▶ [BRIEF 1]: Copy out the listing word for word, from its first line up to and including the line containing "dritthöchstzertifizierte digitale Single-Künstlerin".
Start of PASSAGE SHOWN
The analysis module

Functions for the analysis of extracted feature matrix.

hcga.analysis._compute_fold(X, y, model, indices, analysis_type, compute_shap)[source]

Compute a single fold for parallel computation.

hcga.analysis._evaluate_kfold(X, y, model, folds, analysis_type, compute_shap)[source]

Evaluate the kfolds.

hcga.analysis._filter_features(features)[source]

Filter features and create feature matrix.

hcga.analysis._filter_graphs(features, graph_removal=0.05)[source]

Remove samples with more than X% bad values.

hcga.analysis._filter_interpretable(features, features_info, interpretability)[source]

Get only features with certain interpretability.

hcga.analysis._get_model(model, analysis_type)[source]

Get a model.

hcga.analysis._get_reduced_feature_set(X, shap_top_features, n_top_features=100, alpha=0.9)[source]

Reduce the feature set by taking uncorrelated features.

hcga.analysis._get_shap_feature_importance(shap_values)[source]

From a list of shap values per folds, compute the global shap feature importance.

hcga.analysis._normalise_feature_data(features, scaler=None, fit_scaler=True)[source]

Normalise the feature matrix to remove the mean and scale to unit variance.

hcga.analysis._number_folds(y)[source]

Get number of folds.

hcga.analysis._preprocess_features(features, features_info, graph_removal, interpretability, trained_model=None)[source]

Collect all feature filters.

hcga.analysis._print_accuracy(acc_scores, analysis_type, reduced=False)[source]

Print the classification or regression accuracies.

hcga.analysis._save_predictions_to_csv(features, predictions, folder='results')[source]

Save the prediction results for unlabelled data.

hcga.analysis._save_to_csv(features_info_df, analysis_results, folder='results')[source]

Save csv file with analysis data.

hcga.analysis.analysis(features, features_info, graphs=None, analysis_type='classification', folder='.', graph_removal=0.3, interpretability=1, model='XG', compute_shap=True, kfold=True, reduce_set=True, reduced_set_size=100, reduced_set_max_correlation=0.9, plot=True, max_feats_plot=20, max_feats_plot_dendrogram=100, n_repeats=1, n_splits=None, random_state=42, test_size=0.2, trained_model=None, save_model=False)[source]

Main function to classify graphs and plot results.

Parameters
  • features (dataframe) – extracted features

  • features_info (dataframe) – features information

  • graphs (GraphCollection) – input graphs

  • analysis_type (str) – ‘classification’ or ‘regression’

  • folder (str) – folder to save analysis

  • graph_removal (float) – remove samples with more than graph_removal % bad values

  • interpretabiliy (int) – filter out features below this interpretability

  • model (str) – model to preform analysis

  • compute_shap (bool) – compute SHAP values or not

  • kfold (bool) – run with kfold

  • reduce_set (bool) – is True, the classification will be rerun on a reduced set of top features (from shapely analysis)
End of PASSAGE SHOWN
▶ [BRIEF 2]: Decide whether each statement agrees with the analysis module page. Answer yes or no, quoting the deciding words. (a) In the main analysis function, graph_removal defaults to 0.3. (b) The _get_model function is described as saving a model. (c) By default, _save_to_csv writes to a folder named 'output'.
Start of SUPPLIED DATA
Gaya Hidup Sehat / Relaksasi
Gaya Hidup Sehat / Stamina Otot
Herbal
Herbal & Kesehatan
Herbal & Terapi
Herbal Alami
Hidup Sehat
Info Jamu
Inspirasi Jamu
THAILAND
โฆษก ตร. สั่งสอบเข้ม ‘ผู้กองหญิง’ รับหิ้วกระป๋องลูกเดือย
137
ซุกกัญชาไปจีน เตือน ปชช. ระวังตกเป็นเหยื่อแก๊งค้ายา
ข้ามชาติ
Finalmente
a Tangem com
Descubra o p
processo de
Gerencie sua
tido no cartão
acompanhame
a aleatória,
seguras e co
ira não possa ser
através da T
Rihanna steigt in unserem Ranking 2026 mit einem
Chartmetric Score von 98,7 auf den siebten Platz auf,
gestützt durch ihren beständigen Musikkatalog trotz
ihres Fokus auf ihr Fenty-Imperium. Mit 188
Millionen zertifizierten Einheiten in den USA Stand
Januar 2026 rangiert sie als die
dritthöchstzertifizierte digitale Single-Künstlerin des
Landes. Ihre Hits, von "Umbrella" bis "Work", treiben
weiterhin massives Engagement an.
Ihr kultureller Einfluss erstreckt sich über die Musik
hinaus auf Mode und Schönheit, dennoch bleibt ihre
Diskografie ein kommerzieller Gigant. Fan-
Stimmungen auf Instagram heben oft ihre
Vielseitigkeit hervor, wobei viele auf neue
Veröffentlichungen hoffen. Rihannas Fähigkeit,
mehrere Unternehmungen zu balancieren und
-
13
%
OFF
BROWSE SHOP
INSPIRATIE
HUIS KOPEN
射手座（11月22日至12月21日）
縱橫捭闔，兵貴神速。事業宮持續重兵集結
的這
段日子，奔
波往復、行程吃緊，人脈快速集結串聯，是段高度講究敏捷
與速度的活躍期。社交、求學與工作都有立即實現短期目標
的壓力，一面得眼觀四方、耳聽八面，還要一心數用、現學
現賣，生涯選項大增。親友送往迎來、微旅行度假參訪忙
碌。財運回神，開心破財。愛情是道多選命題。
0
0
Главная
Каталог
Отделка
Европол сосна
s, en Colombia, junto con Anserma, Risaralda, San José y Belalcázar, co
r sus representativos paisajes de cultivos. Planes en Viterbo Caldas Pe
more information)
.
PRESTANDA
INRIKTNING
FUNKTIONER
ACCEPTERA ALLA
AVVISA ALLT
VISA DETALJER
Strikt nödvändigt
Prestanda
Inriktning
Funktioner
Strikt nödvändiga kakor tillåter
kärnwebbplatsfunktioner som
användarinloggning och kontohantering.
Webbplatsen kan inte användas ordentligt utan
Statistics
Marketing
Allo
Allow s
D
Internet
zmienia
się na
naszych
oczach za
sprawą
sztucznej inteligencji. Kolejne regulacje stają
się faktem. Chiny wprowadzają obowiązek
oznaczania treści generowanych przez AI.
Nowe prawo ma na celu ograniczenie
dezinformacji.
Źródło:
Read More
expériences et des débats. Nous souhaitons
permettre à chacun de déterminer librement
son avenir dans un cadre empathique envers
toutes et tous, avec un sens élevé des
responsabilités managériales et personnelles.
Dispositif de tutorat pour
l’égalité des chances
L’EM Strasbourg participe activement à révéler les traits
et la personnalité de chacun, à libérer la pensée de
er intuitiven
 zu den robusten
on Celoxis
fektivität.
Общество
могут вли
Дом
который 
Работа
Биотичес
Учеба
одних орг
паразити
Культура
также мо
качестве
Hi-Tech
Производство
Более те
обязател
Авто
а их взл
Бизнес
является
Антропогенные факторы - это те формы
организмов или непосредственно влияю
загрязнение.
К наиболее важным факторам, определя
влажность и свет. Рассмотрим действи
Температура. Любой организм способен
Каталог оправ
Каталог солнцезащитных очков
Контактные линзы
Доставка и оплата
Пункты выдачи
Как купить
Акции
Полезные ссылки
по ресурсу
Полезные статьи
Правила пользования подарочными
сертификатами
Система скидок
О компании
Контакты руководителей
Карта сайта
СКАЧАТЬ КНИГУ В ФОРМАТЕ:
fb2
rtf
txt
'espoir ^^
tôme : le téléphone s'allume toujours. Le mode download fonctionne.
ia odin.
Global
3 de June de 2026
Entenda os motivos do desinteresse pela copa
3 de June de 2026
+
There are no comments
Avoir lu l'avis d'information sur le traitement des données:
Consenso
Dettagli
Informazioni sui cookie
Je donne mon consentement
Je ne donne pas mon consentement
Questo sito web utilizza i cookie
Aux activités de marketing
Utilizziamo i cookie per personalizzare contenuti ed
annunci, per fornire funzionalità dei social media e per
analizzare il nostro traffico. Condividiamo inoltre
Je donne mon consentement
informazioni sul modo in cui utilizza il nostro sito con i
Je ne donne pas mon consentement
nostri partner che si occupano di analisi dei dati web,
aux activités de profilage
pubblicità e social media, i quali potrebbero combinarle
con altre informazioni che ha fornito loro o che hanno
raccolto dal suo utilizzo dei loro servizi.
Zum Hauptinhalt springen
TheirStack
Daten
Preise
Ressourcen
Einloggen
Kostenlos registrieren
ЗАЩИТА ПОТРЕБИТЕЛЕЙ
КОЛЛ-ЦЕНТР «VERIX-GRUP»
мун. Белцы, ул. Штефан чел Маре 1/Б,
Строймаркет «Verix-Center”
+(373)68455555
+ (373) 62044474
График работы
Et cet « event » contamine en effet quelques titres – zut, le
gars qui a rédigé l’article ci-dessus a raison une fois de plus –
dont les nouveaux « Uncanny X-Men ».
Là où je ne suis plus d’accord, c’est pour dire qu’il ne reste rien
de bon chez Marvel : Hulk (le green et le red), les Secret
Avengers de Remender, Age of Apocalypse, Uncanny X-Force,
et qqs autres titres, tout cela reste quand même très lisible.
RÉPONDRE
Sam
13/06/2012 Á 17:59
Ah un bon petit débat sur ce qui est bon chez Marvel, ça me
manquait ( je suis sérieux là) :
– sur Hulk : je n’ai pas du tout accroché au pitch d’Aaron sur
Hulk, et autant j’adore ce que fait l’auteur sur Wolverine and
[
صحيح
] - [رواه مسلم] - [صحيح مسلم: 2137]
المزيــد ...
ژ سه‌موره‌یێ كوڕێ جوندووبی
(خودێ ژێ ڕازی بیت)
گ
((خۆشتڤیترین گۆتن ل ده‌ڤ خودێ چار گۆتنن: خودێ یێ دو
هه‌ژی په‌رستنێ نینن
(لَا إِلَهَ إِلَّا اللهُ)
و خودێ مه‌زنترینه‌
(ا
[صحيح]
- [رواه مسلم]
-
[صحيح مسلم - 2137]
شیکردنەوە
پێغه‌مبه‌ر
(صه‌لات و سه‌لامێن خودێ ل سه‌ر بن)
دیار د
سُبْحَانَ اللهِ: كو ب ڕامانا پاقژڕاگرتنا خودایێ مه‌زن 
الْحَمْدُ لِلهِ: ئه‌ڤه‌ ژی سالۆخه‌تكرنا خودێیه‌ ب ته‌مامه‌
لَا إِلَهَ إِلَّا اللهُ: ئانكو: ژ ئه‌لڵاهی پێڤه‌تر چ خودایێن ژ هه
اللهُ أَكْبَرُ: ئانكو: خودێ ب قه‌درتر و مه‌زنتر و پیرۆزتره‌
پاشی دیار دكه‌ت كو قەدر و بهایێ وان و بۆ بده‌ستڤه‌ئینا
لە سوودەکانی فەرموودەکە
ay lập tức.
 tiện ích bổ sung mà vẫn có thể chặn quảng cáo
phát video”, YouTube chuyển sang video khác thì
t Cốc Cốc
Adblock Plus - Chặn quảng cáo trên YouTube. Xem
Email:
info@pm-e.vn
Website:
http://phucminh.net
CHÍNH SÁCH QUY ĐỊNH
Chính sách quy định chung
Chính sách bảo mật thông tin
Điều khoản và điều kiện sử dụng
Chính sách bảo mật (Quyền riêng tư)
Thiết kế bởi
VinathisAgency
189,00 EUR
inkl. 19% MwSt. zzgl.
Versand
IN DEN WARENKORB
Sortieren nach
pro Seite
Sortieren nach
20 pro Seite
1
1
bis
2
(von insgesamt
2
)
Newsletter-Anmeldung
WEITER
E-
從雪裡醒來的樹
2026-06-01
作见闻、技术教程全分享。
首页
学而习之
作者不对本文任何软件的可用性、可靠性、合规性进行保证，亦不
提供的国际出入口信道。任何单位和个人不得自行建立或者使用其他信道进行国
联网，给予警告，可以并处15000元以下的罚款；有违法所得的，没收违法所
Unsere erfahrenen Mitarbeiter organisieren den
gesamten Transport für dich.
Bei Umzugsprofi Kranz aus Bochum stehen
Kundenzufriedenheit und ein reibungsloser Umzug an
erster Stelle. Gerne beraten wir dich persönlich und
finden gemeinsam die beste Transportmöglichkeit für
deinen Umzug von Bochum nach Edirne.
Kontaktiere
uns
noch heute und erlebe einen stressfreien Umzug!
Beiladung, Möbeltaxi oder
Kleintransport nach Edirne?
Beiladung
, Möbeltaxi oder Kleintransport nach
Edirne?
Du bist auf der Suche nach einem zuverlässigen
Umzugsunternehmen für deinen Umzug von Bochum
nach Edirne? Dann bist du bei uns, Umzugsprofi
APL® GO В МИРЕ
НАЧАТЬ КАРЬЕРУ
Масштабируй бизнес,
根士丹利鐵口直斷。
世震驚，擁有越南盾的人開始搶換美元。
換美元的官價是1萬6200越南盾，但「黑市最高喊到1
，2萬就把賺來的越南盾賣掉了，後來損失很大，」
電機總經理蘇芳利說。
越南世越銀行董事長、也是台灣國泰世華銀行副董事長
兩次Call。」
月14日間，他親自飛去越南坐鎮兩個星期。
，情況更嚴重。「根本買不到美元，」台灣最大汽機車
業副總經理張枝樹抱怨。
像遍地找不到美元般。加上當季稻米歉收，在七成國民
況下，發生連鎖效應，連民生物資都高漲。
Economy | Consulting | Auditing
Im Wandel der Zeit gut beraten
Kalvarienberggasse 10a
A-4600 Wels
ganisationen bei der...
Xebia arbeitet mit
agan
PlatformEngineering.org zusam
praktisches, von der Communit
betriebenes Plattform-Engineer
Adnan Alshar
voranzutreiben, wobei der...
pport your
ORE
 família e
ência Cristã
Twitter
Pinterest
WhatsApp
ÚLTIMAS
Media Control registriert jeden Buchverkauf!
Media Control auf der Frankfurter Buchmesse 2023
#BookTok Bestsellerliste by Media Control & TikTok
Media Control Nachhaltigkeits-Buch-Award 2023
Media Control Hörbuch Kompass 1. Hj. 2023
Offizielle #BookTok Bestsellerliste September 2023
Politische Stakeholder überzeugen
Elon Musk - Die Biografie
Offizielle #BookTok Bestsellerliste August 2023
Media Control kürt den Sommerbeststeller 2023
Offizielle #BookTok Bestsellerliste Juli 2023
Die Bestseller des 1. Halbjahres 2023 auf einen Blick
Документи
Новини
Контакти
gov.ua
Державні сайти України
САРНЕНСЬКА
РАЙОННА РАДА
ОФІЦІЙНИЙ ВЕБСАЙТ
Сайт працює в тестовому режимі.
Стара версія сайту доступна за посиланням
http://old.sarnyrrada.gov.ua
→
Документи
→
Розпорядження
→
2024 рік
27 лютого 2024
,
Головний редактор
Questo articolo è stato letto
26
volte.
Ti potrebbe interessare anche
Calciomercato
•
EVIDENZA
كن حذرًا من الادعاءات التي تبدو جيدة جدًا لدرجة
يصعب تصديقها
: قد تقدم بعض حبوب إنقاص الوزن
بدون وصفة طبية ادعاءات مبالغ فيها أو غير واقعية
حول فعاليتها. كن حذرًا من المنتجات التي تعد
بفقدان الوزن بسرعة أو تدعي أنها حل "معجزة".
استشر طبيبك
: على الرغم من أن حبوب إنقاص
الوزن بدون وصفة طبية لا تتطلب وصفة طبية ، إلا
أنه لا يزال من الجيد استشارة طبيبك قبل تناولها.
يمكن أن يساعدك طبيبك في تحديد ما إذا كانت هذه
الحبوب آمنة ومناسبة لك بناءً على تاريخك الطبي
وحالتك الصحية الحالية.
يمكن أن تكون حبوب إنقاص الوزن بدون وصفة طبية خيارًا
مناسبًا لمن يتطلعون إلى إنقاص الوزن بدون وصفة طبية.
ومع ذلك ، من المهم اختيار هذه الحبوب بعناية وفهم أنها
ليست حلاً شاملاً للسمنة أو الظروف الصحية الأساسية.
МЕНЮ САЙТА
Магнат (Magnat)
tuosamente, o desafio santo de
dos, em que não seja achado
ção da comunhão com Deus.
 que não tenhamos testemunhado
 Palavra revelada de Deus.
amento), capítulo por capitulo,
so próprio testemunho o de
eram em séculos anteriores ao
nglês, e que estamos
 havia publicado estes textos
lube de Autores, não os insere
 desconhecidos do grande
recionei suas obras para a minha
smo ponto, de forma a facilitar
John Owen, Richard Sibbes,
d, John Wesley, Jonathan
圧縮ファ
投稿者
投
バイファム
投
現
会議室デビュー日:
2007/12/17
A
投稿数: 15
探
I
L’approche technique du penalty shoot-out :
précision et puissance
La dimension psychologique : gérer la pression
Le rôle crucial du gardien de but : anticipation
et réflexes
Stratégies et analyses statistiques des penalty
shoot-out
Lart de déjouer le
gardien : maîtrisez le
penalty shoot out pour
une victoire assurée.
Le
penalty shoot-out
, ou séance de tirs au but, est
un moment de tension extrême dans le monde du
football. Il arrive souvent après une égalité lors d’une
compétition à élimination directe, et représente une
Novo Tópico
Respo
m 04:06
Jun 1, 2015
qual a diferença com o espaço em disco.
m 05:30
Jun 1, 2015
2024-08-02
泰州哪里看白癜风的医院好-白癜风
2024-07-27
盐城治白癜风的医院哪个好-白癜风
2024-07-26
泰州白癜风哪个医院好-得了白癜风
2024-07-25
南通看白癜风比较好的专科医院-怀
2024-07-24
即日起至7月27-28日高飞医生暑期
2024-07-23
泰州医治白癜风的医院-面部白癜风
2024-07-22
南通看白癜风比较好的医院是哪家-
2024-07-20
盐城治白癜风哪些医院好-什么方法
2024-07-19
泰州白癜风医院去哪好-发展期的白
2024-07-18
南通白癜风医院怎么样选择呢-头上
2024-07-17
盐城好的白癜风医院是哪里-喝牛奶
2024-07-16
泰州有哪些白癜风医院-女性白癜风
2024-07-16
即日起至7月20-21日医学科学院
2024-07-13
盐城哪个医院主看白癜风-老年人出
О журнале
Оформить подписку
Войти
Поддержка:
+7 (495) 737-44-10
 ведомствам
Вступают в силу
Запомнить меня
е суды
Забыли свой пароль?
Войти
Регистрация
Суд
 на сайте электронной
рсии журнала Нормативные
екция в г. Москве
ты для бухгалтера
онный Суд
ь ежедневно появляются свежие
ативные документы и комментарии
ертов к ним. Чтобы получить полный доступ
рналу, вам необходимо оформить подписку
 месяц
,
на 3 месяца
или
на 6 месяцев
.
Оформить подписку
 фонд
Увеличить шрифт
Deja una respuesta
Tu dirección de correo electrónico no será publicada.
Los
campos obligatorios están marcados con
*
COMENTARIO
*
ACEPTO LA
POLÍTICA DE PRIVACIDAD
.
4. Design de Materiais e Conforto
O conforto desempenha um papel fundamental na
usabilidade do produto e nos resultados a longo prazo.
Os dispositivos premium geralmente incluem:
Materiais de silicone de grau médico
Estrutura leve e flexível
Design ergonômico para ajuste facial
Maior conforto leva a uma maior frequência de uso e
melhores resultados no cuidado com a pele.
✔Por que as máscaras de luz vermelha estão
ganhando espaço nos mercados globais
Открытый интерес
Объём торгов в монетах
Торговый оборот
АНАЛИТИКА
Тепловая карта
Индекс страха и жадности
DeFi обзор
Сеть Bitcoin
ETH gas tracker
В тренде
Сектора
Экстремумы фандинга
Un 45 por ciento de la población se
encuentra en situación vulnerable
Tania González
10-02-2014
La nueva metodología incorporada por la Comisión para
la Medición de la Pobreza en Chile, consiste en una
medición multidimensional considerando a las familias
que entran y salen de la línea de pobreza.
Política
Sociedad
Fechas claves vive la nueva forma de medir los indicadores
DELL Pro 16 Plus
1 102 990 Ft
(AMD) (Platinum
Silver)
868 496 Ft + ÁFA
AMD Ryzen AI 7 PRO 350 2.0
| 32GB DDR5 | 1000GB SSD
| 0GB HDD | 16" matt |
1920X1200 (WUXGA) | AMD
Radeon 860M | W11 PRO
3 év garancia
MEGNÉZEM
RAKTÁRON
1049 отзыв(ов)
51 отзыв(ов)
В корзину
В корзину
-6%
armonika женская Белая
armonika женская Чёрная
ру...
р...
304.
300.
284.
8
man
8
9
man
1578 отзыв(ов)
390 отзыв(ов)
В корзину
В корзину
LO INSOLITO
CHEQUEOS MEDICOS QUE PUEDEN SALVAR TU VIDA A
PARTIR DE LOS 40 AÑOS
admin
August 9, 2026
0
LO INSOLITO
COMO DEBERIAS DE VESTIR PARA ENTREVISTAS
End of SUPPLIED DATA
▶ [RESPONSE AREA 1]:
Gaya Hidup Sehat / Relaksasi
Gaya Hidup Sehat / Stamina Otot
Herbal
Herbal & Kesehatan
Herbal & Terapi
Herbal Alami
Hidup Sehat
Info Jamu
Inspirasi Jamu
THAILAND
โฆษก ตร. สั่งสอบเข้ม ‘ผู้กองหญิง’ รับหิ้วกระป๋องลูกเดือย
137
ซุกกัญชาไปจีน เตือน ปชช. ระวังตกเป็นเหยื่อแก๊งค้ายา
ข้ามชาติ
Finalmente
a Tangem com
Descubra o p
processo de
Gerencie sua
tido no cartão
acompanhame
a aleatória,
seguras e co
ira não possa ser
através da T
Rihanna steigt in unserem Ranking 2026 mit einem
Chartmetric Score von 98,7 auf den siebten Platz auf,
gestützt durch ihren beständigen Musikkatalog trotz
ihres Fokus auf ihr Fenty-Imperium. Mit 188
Millionen zertifizierten Einheiten in den USA Stand
Januar 2026 rangiert sie als die
dritthöchstzertifizierte digitale Single-Künstlerin des

▶ [RESPONSE AREA 2]:
(a) Yes: "graph_removal=0.3"
(b) No: "Get a model."
(c) No: "folder='results'"